Mayor Marion Barry indicated yesterday he saw nothing wrong with his attending a 1981 Christmas party at a 14th Street night club that features nude dancers, since there is no evidence that anything illegal occurred there that evening.

Barry quoted his minister, the Rev. David Eaton of All Souls' Church, as saying Barry was justified in serving as "the mayor of all the people," including the operators of downtown adult entertainment spots, provided he doesn't knowingly violate the law.

"I'm sworn to uphold the law," Barry said during his monthly press conference at the District Building. "But his Eaton's advice to me was that any situation which is legal in the District of Columbia, you shouldn't be defensive about the mayor's attendance."

Barry said the Dec. 22, 1981, party at "This Is It," a bar located in the heart of downtown Washington's adult entertainment district, was a "formal affair" and added:

"I have good vision and good eyes, and I didn't see any naked women there."

Barry spent a substantial part of his 40-minute session with reporters defending his integrity and broadly hinting that he and others, including Rep. Ronald V. Dellums (D-Calif.), may be victims of a nationwide effort by federal and local law enforcement agencies to "character assassinate" black leaders.

A federal grand jury has heard allegations that Dellums, chairman of the House District Committee, and some of his staff bought and used marijuana and cocaine. The House ethics committee informed Dellums Tuesday that it will investigate those allegations.

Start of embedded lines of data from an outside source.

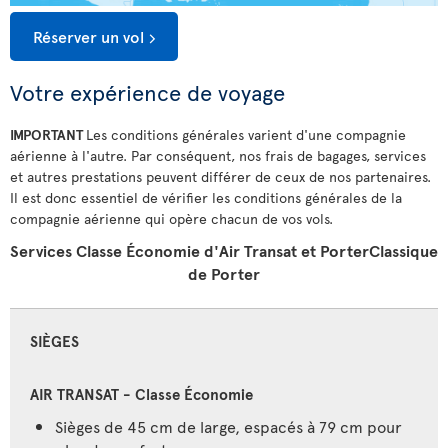
Réserver un vol
Votre expérience de voyage
IMPORTANT
Les conditions générales varient d'une compagnie
aérienne à l'autre. Par conséquent, nos frais de bagages, services
et autres prestations peuvent différer de ceux de nos partenaires.
Il est donc essentiel de vérifier les conditions générales de la
compagnie aérienne qui opère chacun de vos vols.
Services Classe Économie d'Air Transat et PorterClassique
de Porter
SIÈGES
Sièges de 45 cm de large, espacés à 79 cm pour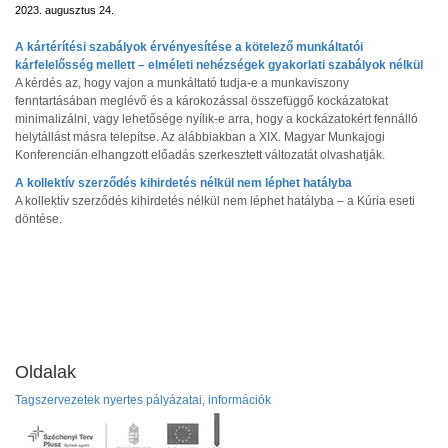
2023. augusztus 24.
A kártérítési szabályok érvényesítése a kötelező munkáltatói
kárfelelősség mellett – elméleti nehézségek gyakorlati szabályok nélkül
A kérdés az, hogy vajon a munkáltató tudja-e a munkaviszony
fenntartásában meglévő és a károkozással összefüggő kockázatokat
minimalizálni, vagy lehetősége nyílik-e arra, hogy a kockázatokért fennálló
helytállást másra telepítse. Az alábbiakban a XIX. Magyar Munkajogi
Konferencián elhangzott előadás szerkesztett változatát olvashatják.
A kollektív szerződés kihirdetés nélkül nem léphet hatályba
A kollektív szerződés kihirdetés nélkül nem léphet hatályba – a Kúria eseti
döntése.
Oldalak
Tagszervezetek nyertes pályázatai, információk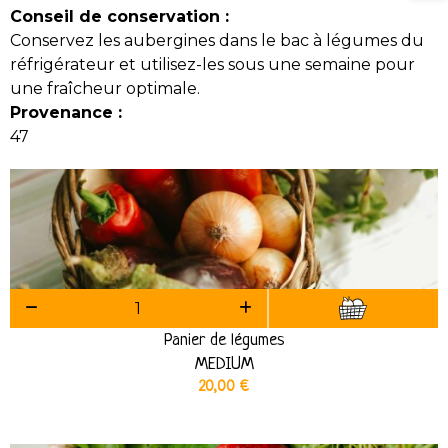
Conseil de conservation :
Conservez les aubergines dans le bac à légumes du
réfrigérateur et utilisez-les sous une semaine pour
une fraîcheur optimale.
Provenance :
47
Panier de légumes
MEDIUM
20,00
€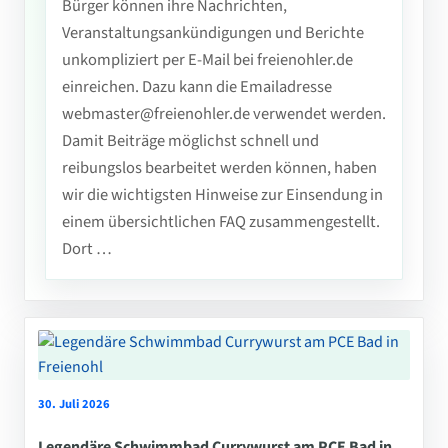
Bürger können ihre Nachrichten,
Veranstaltungsankündigungen und Berichte
unkompliziert per E-Mail bei freienohler.de
einreichen. Dazu kann die Emailadresse
webmaster@freienohler.de verwendet werden.
Damit Beiträge möglichst schnell und
reibungslos bearbeitet werden können, haben
wir die wichtigsten Hinweise zur Einsendung in
einem übersichtlichen FAQ zusammengestellt.
Dort …
30. Juli 2026
Legendäre Schwimmbad Currywurst am PCE Bad in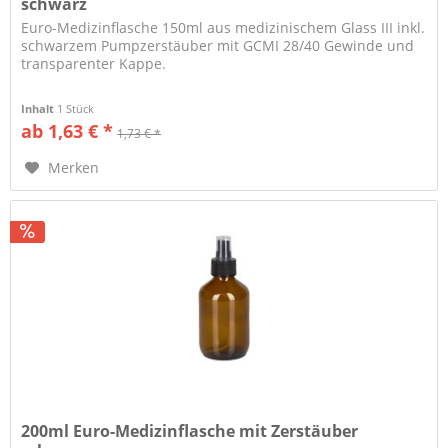
schwarz
Euro-Medizinflasche 150ml aus medizinischem Glass III inkl.
schwarzem Pumpzerstäuber mit GCMI 28/40 Gewinde und
transparenter Kappe.
Inhalt
1 Stück
ab 1,63 € *
1,73 € *
Merken
200ml Euro-Medizinflasche mit Zerstäuber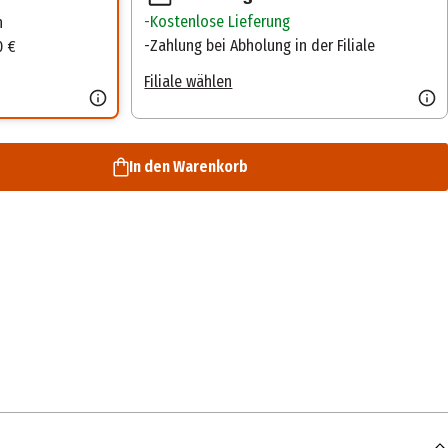
Kostenlose Lieferung
n
Zahlung bei Abholung in der Filiale
0 €
Filiale wählen
In den Warenkorb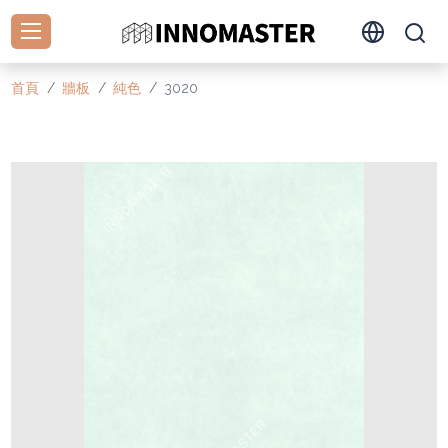
首頁
牆板
純色
3020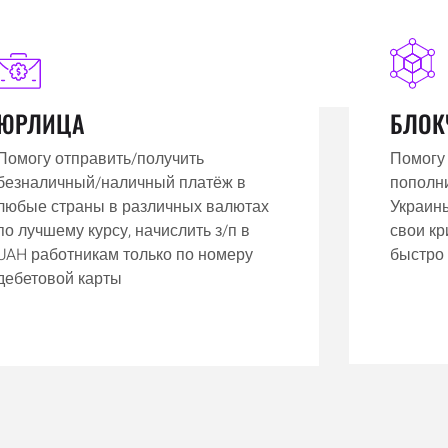
ЮРЛИЦА
БЛОК
Помогу отправить/получить
Помогу
безналичный/наличный платёж в
пополни
любые страны в различных валютах
Украины
по лучшему курсу, начислить з/п в
свои к
UAH работникам только по номеру
быстро 
дебетовой карты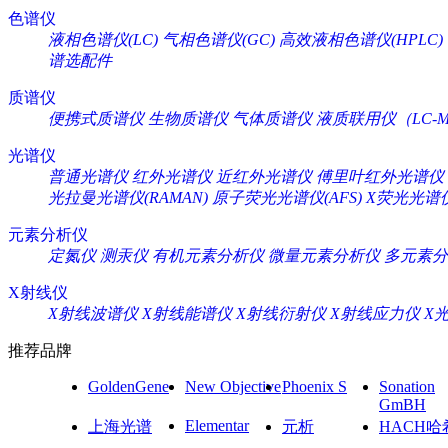
色谱仪
液相色谱仪(LC)
气相色谱仪(GC)
高效液相色谱仪(HPLC)
谱选配件
质谱仪
便携式质谱仪
生物质谱仪
气体质谱仪
液质联用仪（LC-M
光谱仪
普通光谱仪
红外光谱仪
近红外光谱仪
傅里叶红外光谱仪
光拉曼光谱仪(RAMAN)
原子荧光光谱仪(AFS)
X荧光光谱仪
元素分析仪
定氮仪
测汞仪
有机元素分析仪
微量元素分析仪
多元素分
X射线仪
X射线波谱仪
X射线能谱仪
X射线衍射仪
X射线应力仪
X
推荐品牌
GoldenGene
New Objective
Phoenix S
Sonation
GmBH
Elementar
上海光谱
元析
HACH哈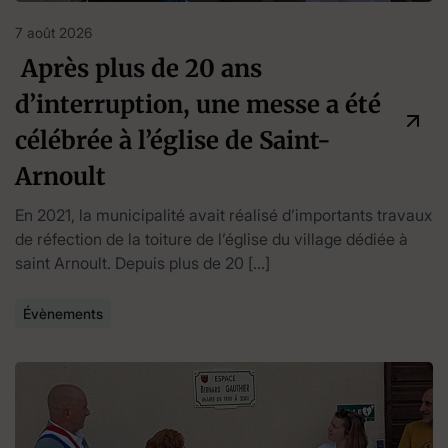
7 août 2026
Après plus de 20 ans
d’interruption, une messe a été
célébrée à l’église de Saint-
Arnoult
En 2021, la municipalité avait réalisé d’importants travaux
de réfection de la toiture de l’église du village dédiée à
saint Arnoult. Depuis plus de 20 […]
Évènements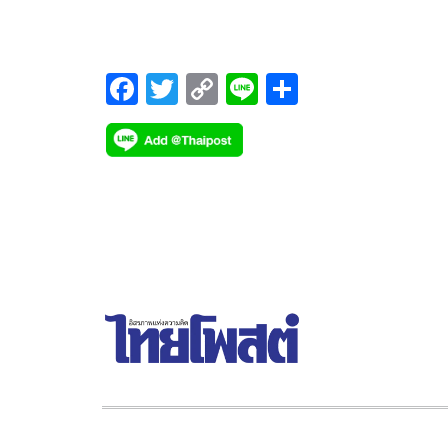
เป็นเพียงความฝัน
F
T
C
Li
S
ac
wi
o
n
h
e
tt
p
e
ar
b
er
y
e
o
Li
o
n
k
k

"There's a theory that you hear from time to time at gatherings of black leaders . . . that there's going to be a concerted effort on the part of either the federal government or local governments to assassinate the character of black leadership," Barry said.

"I guess the easiest way to character assassinate you is to spread rumors and unfounded truths and other kinds of things to discredit you with your constituency," he added. "It's popular now to use drugs as a character assassination process."

Barry's attendance at the "This Is It" party, one of eight Christmas parties he said he attended that night, in part caused a major flap last week within the D.C. Police Department.

D.C. Police Chief Maurice Turner sharply criticized Inspector Fred Raines, head of the department's intelligence unit, after being told by The Washington Post that Raines took three unsubstantiated police intelligence reports involving Barry to the U.S. Department of Justice last March 31, without first consulting with Turner. Raines said he went to the Justice Department to seek an outside investigation, if only to show that such politically sensitive allegations would be checked thoroughly.

Three of those raw reports, which were written in 1982 by D.C. police detectives, described allegations that Barry either used cocaine or was present while others used the drug during the Christmas party. A fourth report later on described unsubstantiated allegations that Barry had used cocaine at after-hours bars in the city.

The mayor has emphatically denied the allegations contained in the reports and said he has never used cocaine. A two-month inquiry by The Post turned up no evidence whatever that the mayor ever used cocaine or any other illegal drug.

"I've been in public office since 1971 and there's always been rumors and innuendos about everything about Marion Barry," Barry, a former school board and City Council member, said yesterday. "One thing I have great pride in is my integrity and my honesty . . . . My position has always been with reporters and with anyone else . . . let's bring forth some evidence, some hard evidence about this, or stop talking about it."

Turner said he had personally informed Barry of the allegations after he understood that the information was so unsubstantiated that no investigation was warranted. He has threatened to reprimand or demote Raines for going to the Justice Department without first checking with him.

Barry said yesterday he will stay out of the case and has asked City Administrator Elijah B. Rogers to work with Turner to decide whether to take action against Raines.

At Wilson High School Tuesday night, Barry was applauded when he defended his administration before an audience of about 200 persons attending a Ward 3 "town hall" meeting.

"The one thing you can't take from me is my integrity--I'll die first," he said.